====== Input material ======

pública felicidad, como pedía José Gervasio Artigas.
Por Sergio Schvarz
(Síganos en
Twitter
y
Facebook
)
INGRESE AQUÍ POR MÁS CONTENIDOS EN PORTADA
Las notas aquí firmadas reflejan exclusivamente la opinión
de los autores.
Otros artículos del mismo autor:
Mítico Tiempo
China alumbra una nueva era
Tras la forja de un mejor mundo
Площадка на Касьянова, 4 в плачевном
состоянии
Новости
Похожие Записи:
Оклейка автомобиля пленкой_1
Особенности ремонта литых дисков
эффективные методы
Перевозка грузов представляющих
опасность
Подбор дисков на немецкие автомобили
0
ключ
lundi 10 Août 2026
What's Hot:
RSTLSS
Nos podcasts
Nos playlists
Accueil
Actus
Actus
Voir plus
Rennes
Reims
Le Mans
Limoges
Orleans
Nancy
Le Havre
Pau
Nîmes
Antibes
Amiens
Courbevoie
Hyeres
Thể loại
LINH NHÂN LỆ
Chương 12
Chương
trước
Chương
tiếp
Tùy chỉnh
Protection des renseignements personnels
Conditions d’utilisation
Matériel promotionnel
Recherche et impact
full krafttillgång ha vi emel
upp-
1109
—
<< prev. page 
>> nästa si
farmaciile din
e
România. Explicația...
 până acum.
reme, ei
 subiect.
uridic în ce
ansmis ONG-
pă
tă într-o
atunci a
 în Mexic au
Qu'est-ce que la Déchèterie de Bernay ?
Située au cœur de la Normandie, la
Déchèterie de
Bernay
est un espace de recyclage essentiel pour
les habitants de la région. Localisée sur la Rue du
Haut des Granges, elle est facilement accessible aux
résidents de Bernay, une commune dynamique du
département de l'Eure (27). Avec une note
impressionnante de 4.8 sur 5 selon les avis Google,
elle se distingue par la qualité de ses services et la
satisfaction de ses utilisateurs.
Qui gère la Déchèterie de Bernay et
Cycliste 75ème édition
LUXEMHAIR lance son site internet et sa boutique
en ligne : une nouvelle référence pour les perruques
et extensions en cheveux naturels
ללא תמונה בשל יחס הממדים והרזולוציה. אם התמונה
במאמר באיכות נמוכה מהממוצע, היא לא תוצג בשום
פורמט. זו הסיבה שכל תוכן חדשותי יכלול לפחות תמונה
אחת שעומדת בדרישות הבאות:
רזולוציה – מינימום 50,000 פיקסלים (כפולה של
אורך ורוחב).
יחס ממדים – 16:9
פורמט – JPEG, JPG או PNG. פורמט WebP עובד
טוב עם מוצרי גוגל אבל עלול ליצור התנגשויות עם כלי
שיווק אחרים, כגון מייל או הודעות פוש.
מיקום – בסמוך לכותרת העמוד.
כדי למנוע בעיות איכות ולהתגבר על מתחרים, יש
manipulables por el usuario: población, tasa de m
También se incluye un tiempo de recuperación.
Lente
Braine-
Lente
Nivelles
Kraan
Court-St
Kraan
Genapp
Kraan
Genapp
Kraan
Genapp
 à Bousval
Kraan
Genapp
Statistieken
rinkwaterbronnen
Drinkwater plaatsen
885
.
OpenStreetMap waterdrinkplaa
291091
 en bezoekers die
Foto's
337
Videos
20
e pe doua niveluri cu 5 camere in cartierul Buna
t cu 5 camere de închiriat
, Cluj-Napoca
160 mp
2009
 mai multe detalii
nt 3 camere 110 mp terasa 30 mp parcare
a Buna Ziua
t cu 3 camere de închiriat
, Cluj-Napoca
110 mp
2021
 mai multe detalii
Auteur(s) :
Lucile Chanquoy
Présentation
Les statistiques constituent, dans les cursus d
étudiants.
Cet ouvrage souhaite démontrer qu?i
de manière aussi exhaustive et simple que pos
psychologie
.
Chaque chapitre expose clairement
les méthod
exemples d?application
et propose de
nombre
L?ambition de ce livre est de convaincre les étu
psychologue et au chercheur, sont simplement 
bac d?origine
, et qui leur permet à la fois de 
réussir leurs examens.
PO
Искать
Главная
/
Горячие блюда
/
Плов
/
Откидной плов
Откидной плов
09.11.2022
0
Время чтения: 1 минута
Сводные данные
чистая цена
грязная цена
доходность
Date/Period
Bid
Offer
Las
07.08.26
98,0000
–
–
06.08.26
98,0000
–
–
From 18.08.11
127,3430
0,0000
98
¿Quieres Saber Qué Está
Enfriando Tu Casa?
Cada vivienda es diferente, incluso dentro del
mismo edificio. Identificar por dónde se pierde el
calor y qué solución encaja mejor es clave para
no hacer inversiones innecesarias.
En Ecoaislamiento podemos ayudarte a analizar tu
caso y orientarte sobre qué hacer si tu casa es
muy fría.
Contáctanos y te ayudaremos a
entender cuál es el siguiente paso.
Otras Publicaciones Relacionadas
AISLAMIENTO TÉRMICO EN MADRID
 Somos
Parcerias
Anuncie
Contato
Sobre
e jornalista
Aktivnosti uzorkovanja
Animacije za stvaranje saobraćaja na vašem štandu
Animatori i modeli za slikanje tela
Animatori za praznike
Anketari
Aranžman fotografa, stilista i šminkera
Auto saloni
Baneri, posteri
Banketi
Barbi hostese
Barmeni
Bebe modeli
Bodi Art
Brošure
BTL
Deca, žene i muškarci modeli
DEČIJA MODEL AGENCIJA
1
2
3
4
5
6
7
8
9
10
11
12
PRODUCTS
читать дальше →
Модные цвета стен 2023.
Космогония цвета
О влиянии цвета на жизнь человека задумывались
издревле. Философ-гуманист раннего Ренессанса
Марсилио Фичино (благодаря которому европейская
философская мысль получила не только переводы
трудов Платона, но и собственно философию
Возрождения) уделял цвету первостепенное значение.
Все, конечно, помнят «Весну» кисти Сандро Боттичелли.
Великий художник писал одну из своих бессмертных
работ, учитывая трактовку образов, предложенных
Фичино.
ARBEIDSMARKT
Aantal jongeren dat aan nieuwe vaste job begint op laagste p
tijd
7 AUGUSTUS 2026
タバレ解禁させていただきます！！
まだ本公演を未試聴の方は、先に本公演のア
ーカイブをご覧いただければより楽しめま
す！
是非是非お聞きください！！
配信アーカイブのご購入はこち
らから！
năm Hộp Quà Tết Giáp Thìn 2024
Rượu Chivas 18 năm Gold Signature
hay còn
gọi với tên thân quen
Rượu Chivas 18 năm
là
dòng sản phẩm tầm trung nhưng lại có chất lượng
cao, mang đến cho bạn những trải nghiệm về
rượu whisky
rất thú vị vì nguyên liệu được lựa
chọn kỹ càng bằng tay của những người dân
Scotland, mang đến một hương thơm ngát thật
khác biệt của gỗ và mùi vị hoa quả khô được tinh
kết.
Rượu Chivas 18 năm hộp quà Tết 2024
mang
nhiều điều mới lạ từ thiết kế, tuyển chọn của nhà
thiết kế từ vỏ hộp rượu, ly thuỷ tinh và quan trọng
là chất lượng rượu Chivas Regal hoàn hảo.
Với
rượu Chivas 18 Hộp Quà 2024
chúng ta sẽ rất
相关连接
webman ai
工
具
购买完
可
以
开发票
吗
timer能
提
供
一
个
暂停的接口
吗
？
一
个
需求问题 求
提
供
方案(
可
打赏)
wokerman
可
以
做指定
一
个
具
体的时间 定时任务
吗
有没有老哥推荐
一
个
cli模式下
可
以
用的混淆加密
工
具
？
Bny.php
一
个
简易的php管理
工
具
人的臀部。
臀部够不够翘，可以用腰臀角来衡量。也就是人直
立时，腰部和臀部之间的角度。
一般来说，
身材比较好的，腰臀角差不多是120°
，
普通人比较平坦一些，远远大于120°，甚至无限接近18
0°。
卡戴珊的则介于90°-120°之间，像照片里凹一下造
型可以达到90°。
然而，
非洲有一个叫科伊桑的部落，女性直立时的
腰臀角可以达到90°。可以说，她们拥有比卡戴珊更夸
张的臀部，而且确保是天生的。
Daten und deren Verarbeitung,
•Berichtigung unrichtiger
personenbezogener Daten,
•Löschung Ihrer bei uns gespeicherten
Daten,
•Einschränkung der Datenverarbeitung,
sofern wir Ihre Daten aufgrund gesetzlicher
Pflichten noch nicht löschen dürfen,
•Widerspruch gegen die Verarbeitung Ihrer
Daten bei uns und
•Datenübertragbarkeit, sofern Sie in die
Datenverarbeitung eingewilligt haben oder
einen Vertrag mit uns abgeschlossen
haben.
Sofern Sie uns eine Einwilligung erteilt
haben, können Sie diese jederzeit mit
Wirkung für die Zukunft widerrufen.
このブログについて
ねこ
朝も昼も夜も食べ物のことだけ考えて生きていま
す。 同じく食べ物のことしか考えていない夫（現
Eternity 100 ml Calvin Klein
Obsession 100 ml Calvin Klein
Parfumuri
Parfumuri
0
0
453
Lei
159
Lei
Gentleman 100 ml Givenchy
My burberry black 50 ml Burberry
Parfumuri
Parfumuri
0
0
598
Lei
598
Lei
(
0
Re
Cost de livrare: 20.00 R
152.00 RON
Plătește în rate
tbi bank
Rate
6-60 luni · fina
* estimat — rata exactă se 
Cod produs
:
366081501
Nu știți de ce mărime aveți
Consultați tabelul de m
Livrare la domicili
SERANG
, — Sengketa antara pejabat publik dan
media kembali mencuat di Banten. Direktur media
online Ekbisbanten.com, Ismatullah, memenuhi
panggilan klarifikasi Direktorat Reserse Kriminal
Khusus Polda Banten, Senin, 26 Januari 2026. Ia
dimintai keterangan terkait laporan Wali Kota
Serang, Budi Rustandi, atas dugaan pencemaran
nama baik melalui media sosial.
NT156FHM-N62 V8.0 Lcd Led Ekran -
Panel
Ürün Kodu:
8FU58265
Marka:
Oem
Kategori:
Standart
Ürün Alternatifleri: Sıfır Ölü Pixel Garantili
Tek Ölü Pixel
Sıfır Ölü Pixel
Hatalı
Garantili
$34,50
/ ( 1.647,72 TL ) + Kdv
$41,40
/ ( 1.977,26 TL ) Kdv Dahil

======

Work required: Sift through the material above and copy the lines that contain the word "media".

Reply to the exercise:
media kembali mencuat di Banten. Direktur media
nama baik melalui media sosial.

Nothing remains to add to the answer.